Das Wikkelhouse - niederländisches Modulhaus für Chile
Im heutigen Blogbeitrag geht es nicht um die klassische Zimmerei sondern um ein innovatives Modulhaussystem aus den Niederlanden, welches hier bei Tronconoble für Chile gefertigt wird. Der ein oder andere wird es wohl erstmal als hippes Lifestyle-Objekt bezeichnen, zugegeben das war auch mein erster Gedanke! Vorschlag: Lasst euch drauf ein, lest euch die nächsten Abschnitte in Ruhe durch und schreibt doch unten in den Kommentaren mal rein, was ihr davon haltet.

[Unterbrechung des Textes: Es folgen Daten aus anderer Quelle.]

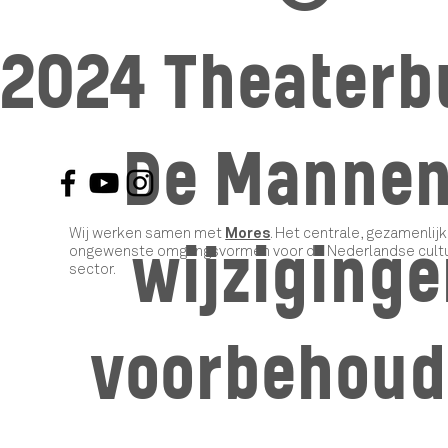
2024 Theaterb
De Mannen
Wij werken samen met
Mores
. Het centrale, gezamenli
wijziging
ongewenste omgangsvormen voor de Nederlandse cultur
sector.
voorbehou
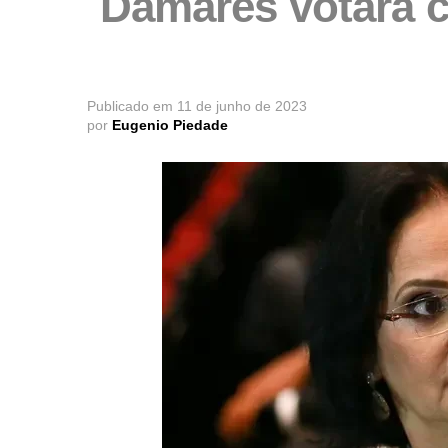
Damares votará c
Publicado em
11 de junho de 2023
por
Eugenio Piedade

Was ist Wikkelhouse überhaupt?
Wikkelhouse ist ein Modulhauskonzept des Niederländers Oep Schilling, Gründer von Fiction Factory aus Amsterdam. Mit seiner Firma entwarf und entwickelte er ein nachhaltiges und innovatives Baukastensystem aus CNC gefrästen Plywoodelementen. Ein Haus besteht aus mindestens drei 1,2m breiten Modulen, kann aber beliebig erweitert werden. Die einzelnen Module bestehen ausschließlich aus Holz, Pappe und Flachsfasern. Und ja ihr habt richtig gelesen, nicht Pappel sondern Pappe!

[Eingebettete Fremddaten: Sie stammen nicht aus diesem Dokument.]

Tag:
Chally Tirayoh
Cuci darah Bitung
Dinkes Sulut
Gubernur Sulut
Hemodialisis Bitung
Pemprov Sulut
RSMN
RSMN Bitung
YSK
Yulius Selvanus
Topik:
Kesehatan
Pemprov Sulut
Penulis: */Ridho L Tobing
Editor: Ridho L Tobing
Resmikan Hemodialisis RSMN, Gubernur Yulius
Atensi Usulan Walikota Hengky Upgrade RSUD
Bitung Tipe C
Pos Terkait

Wie funktioniert Wikkelhouse?
Nachdem die Module aus Plywood zusammengesetzt wurden, beginnt der namensgebende Part: Das Wickeln. Dabei wird das Modul um die eigene Achse gedreht und mit Pappe umwickelt. Dadurch bekommt das Modul seine Festigkeit, gleichzeitig dient die Pappwicklung der Dämmung. Hier in Chile nutzen wir statt der Pappe Schafwolle als Dämmung.
Was sind die Besonderheiten?
Vom Ferienhaus bis zum Ausstellungsraum, das Wikkelhouse ist durch seine modulare Bauweise sehr flexibel und kann beispielsweise durch Querverbinder auch als Drilling gebaut werden s. Bild. Wo wir gerade bei flexibel sind: Das Wikkelhouse benötigt wegen des geringen Gewichts keine großen Fundamente und wird "nur" auf vorproduzierte Betonsockel gesetzt. Auch dadurch spart man Zeit und bleibt flexibel. Im allgemeinen ist das Haus so konzipiert, dass alles rückgebaut und an einem neuen Ort wieder aufgebaut werden kann.
Meine persönliche Meinung
Das Wikkelhaus ist meiner Meinung nach eine gute Alternative zum klassisch viereckigen Tiny House. Vor allem durch sein Design ist es ein echter "Hingucker" und gleichzeitig auch noch nachhaltig hergestellt. Gleichzeitig überzeugt mich, dass die Module auch in neuen Häusern wiederverwendet oder neu zusammengesetzt werden können. Der einzige Punkt den ich etwas kritisch sehe, sind die gebogenen Ecken, die einerseits das Design ausmachen, auf der anderen Seite aber vor allem den Innenausbau recht kompliziert machen.
Vorschau
Der nächste Blogbeitrag wird auch gleichzeitig der letzte aus Chile sein. Darin werde ich meine Eindrücke und Erfahrungen in diesem Land noch einmal mit euch teilen und auf die doch sehr interessante Zeit zurückblicken.
Bis dahin alles Gute
Euer Jannis






















@Philipp Strauß die Dachhaut ist aus einer diffusionsoffenen Membrane, nur die Verbindungen zwischen den Modulen bekommt eine EPDM Membrane. Die Innenseiten werden mit einer 9mm bzw im Bodenberich 15mm Plywood Platte beplankt und kommen ohne Dampfbremsfolie aus.
Viele Grüße
Jannis
@Philip Bucher Ja genau, das Plywood wird von hinten eingefräst und dann mit Wasserdampf weich gemacht. Danach wird es in dafür gefertigte Pressen gespannt und in die endgültige Form gepresst.
Grüße Jannis
Servus Jannis, danke für den Einblick! Wie habt ihr das Plywood der Innenwand (Sichtoberfläche) am Übergang Wand-Dach gebogen? Sägeschnitte auf der Rückseite, Wasserdampf, ist es ein dünnes Furnier oder anders?
Gruß Philip
Hey,
was genau wird bei dem Häuschen als Dachhaut verwendet? Ist das eine EPDM-Bahn?
Des Weiteren würde mich der Wandaufbau interessieren. Auf der warmen Seite der Dämmung wurde wahrscheinlich eine ziemlich dichte Dampfsperrbahn verbaut?